(RECORDS FOR THIS EXERCISE):
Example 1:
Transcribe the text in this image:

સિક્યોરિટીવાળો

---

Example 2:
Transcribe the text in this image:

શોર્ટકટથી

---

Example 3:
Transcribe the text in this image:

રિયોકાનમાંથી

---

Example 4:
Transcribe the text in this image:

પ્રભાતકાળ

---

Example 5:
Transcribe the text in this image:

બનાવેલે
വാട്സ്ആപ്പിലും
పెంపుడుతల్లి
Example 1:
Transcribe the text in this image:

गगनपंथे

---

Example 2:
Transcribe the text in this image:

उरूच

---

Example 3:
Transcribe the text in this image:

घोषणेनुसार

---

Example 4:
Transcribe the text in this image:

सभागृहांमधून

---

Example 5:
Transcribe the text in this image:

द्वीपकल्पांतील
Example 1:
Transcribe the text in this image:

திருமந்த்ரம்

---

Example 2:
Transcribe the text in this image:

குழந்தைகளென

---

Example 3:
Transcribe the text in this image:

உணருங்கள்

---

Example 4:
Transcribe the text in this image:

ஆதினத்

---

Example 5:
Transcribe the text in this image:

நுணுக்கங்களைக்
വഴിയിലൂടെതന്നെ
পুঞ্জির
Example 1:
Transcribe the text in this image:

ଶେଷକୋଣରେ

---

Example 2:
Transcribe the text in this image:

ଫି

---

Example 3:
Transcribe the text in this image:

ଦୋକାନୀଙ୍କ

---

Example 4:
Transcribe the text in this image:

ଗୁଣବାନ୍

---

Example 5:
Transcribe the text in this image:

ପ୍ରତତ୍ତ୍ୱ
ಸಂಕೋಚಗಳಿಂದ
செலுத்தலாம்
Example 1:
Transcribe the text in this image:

(ACTIVITY):
From the first line to the last, print the listing above exactly.

(THE ANSWER):
Example 1:
Transcribe the text in this image:

સિક્યોરિટીવાળો

---

Example 2:
Transcribe the text in this image:

શોર્ટકટથી

---

Example 3:
Transcribe the text in this image:

રિયોકાનમાંથી

---

Example 4:
Transcribe the text in this image:

પ્રભાતકાળ

---

Example 5:
Transcribe the text in this image:

બનાવેલે
വാട്സ്ആപ്പിലും
పెంపుడుతల్లి
Example 1:
Transcribe the text in this image:

गगनपंथे

---

Example 2:
Transcribe the text in this image:

उरूच

---

Example 3:
Transcribe the text in this image:

घोषणेनुसार

---

Example 4:
Transcribe the text in this image:

सभागृहांमधून

---

Example 5:
Transcribe the text in this image:

द्वीपकल्पांतील
Example 1:
Transcribe the text in this image:

திருமந்த்ரம்

---

Example 2:
Transcribe the text in this image:

குழந்தைகளென

---

Example 3:
Transcribe the text in this image:

உணருங்கள்

---

Example 4:
Transcribe the text in this image:

ஆதினத்

---

Example 5:
Transcribe the text in this image:

நுணுக்கங்களைக்
വഴിയിലൂടെതന്നെ
পুঞ্জির
Example 1:
Transcribe the text in this image:

ଶେଷକୋଣରେ

---

Example 2:
Transcribe the text in this image:

ଫି

---

Example 3:
Transcribe the text in this image:

ଦୋକାନୀଙ୍କ

---

Example 4:
Transcribe the text in this image:

ଗୁଣବାନ୍

---

Example 5:
Transcribe the text in this image:

ପ୍ରତତ୍ତ୍ୱ
ಸಂಕೋಚಗಳಿಂದ
செலுத்தலாம்
Example 1:
Transcribe the text in this image:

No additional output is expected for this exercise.